Hand sanitisers: Information for manufacturers, suppliers and advertisers

This information is intended to help manufacturers, suppliers and advertisers of hand sanitisers to understand their regulatory obligations under therapeutic goods legislation. Specifically, this information covers:
  • hand sanitisers that are excluded from TGA regulation because they meet specified formulation, manufacturing, labelling and advertising requirements
  • hand sanitisers that are excluded from TGA regulation because they are cosmetics
  • hand sanitisers that are regulated as therapeutic goods by the TGA
  • advertising requirements for hand sanitisers.

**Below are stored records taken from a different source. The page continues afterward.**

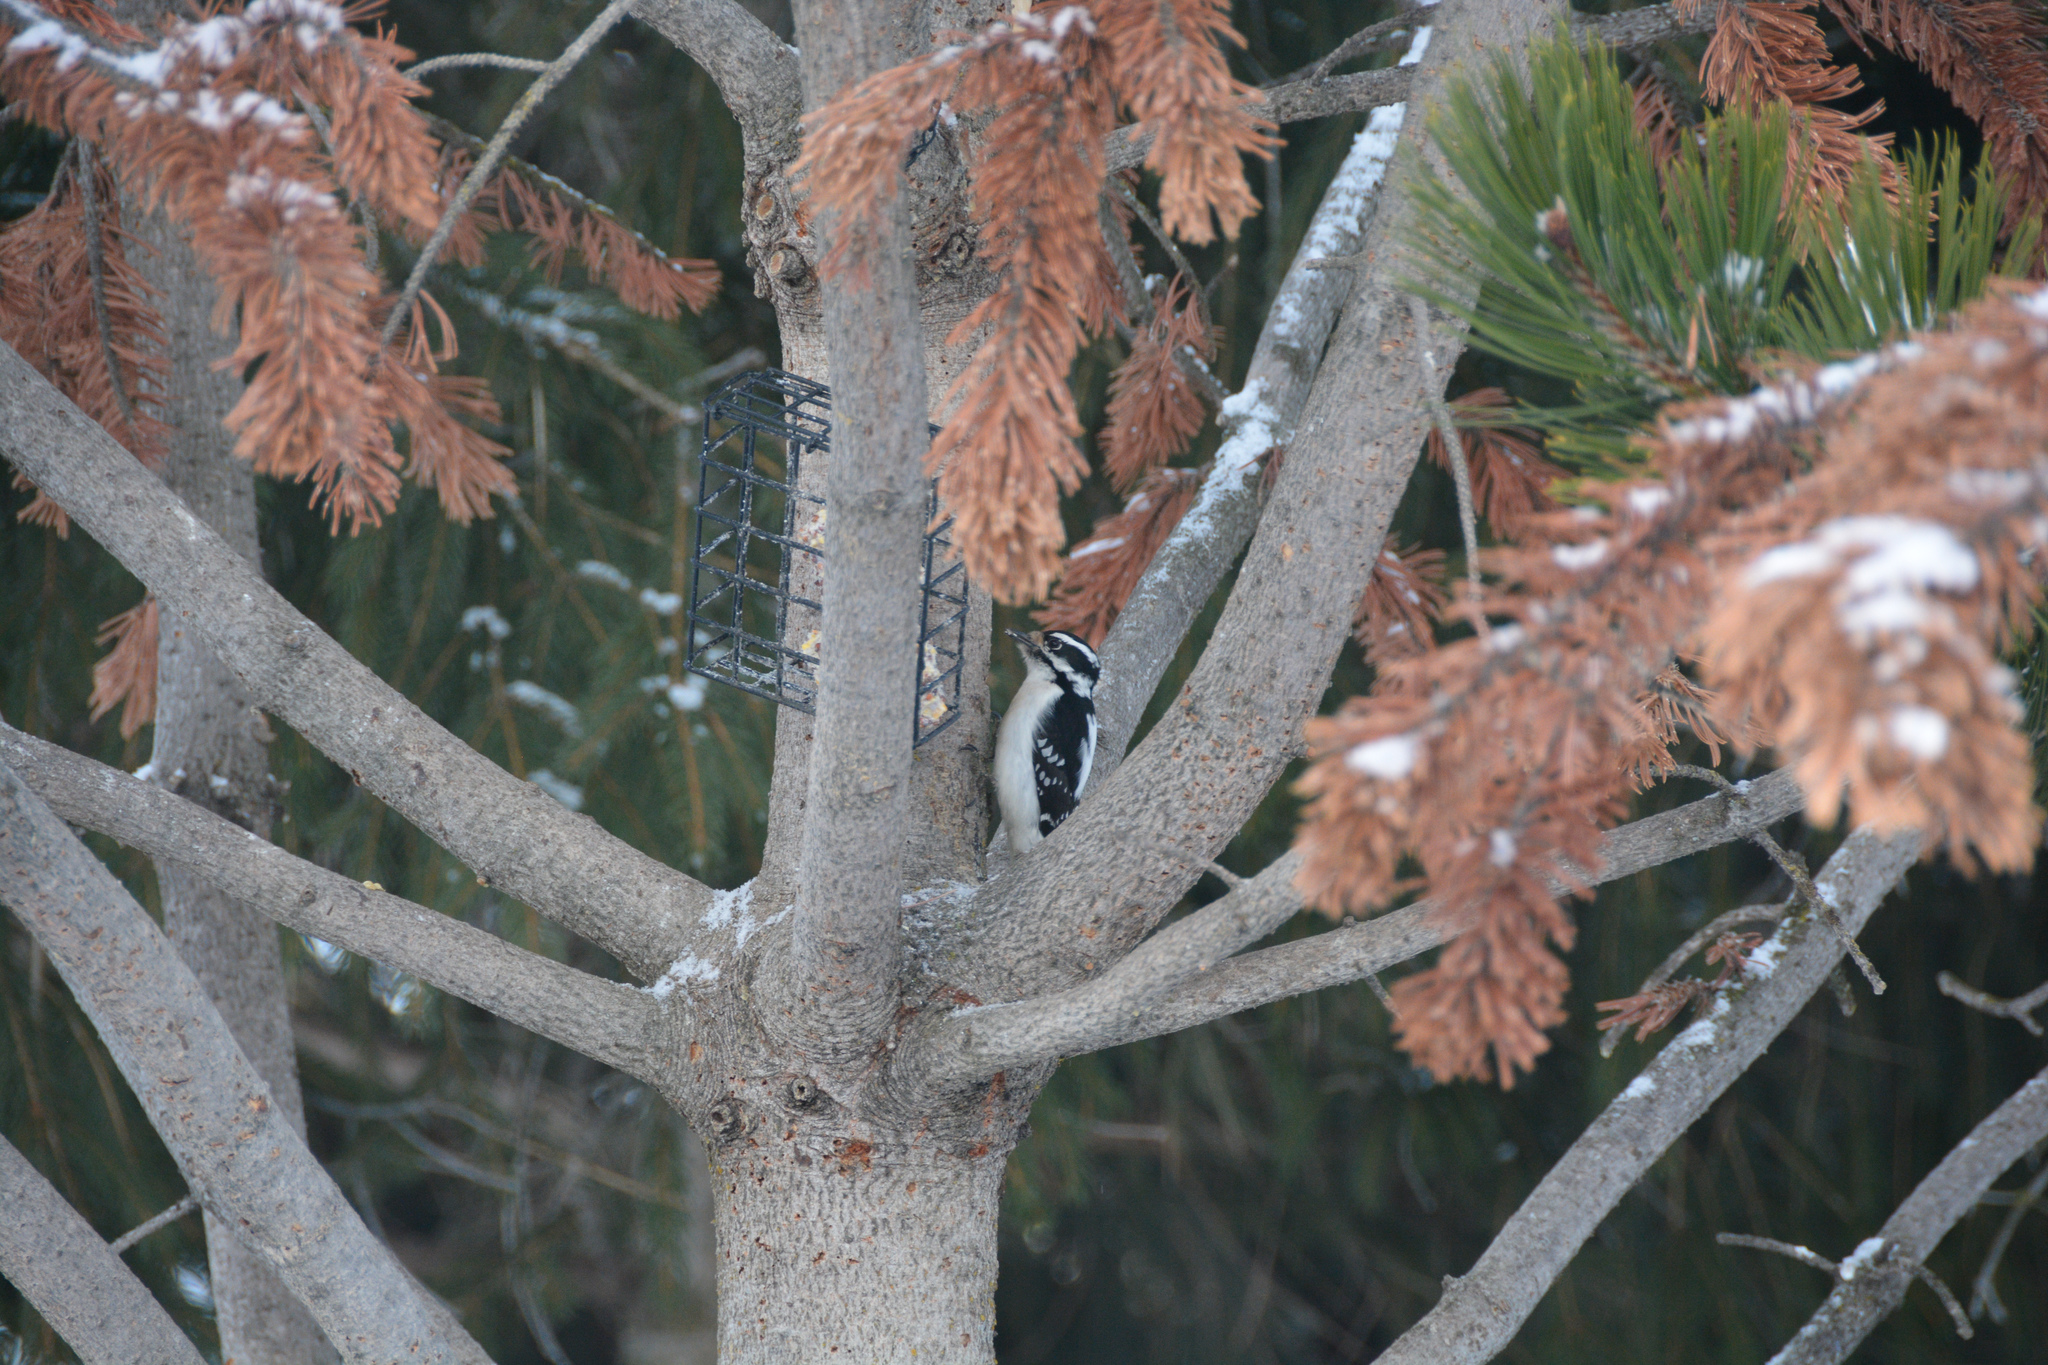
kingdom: Animalia
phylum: Chordata
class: Aves
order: Piciformes
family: Picidae
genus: Dryobates
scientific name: Dryobates pubescens
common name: Downy woodpecker
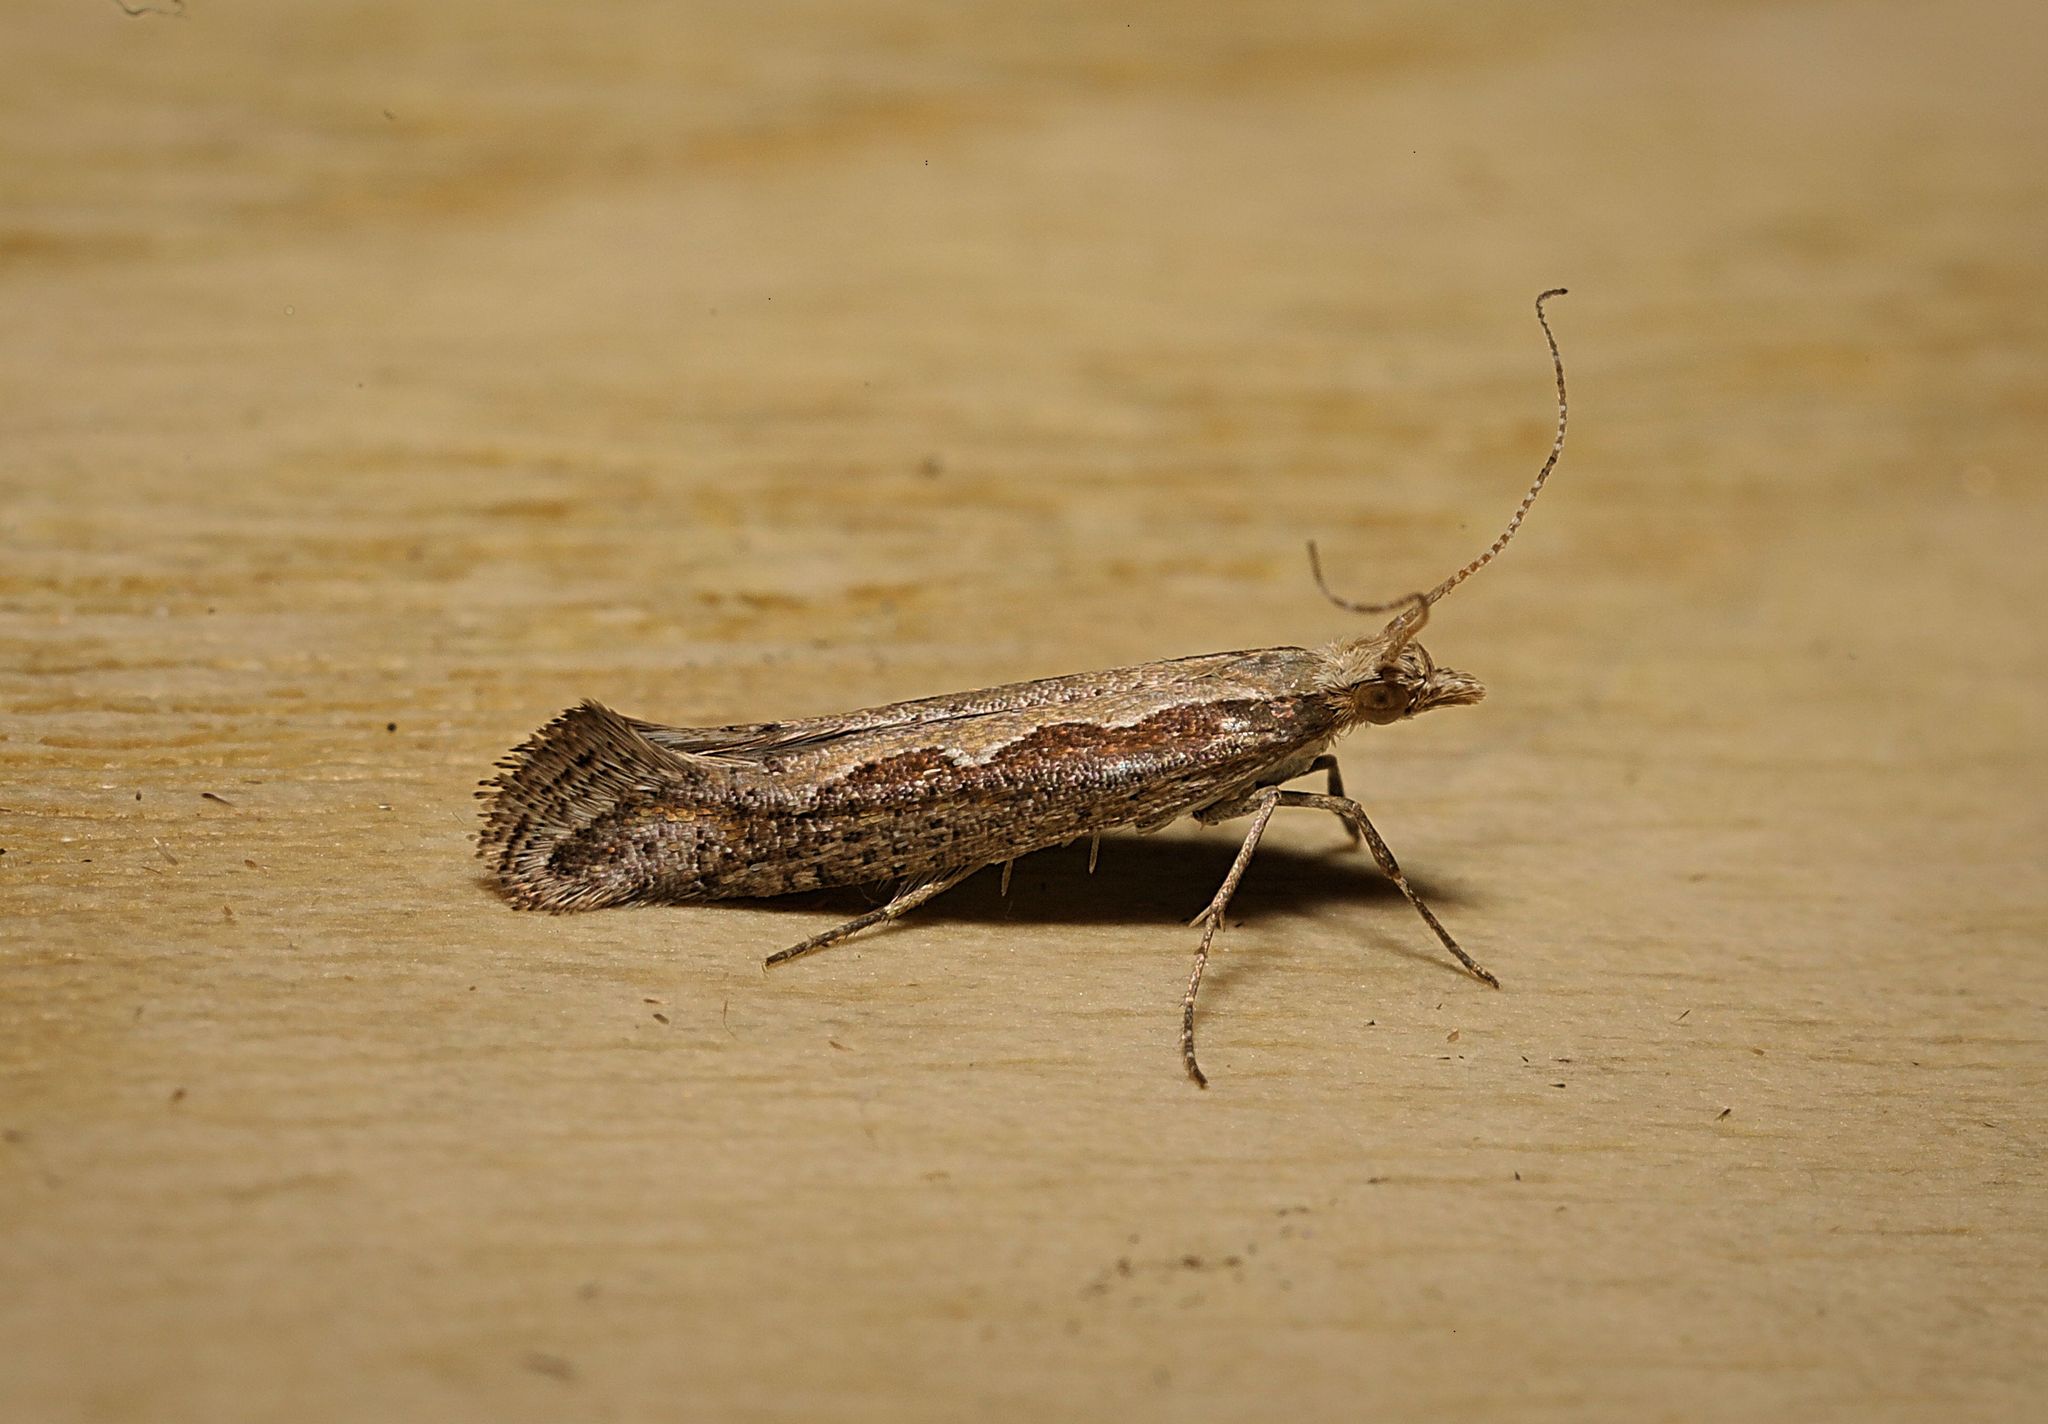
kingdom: Animalia
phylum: Arthropoda
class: Insecta
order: Lepidoptera
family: Plutellidae
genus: Plutella
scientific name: Plutella xylostella
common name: Diamond-back moth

Hand sanitisers that are regulated as therapeutic goods must be approved by the TGA before they are supplied, while hand sanitisers that are excluded from TGA regulation (either because they meet the specified requirements or because they are cosmetics) do not require TGA approval before they are supplied. All hand sanitisers are subject to advertising requirements.
If you are looking for information about using and buying hand sanitisers as a consumer, please visit the TGA website Hand sanitisers: Information for consumers.

Hand sanitisers and COVID-19

The COVID-19 pandemic has seen a marked increase in the production of hand sanitisers and the promotion of these products. Claims about hand sanitisers such as 'for use in clinics and hospitals', 'effective against viruses' or 'helps to reduce the transmission of COVID-19' are all therapeutic use claims. Products that make therapeutic use claims are therapeutic goods and are required to be included in the Australian Register of Therapeutic Goods (ARTG), unless subject to an exemption that excludes them from regulation.

Hand sanitisers may be excluded from regulation either because:

  • they meet specified formulation, manufacturing, labelling and advertising requirements
  • they are 'general consumer products' (cosmetics).

Hand sanitisers that are excluded from TGA regulation because they are cosmetics

Hand sanitisers, or antibacterial skin preparations, are considered to be 'general consumer products' (cosmetics) and are not regulated by the TGA if:
  • they contain only low-risk ingredients (i.e. does not contain a substance included in Schedules 2, 3, 4 or 8 of the Poisons Standard)
  • the therapeutic claims about the product are limited (for example, kills 99.9% of bacteria).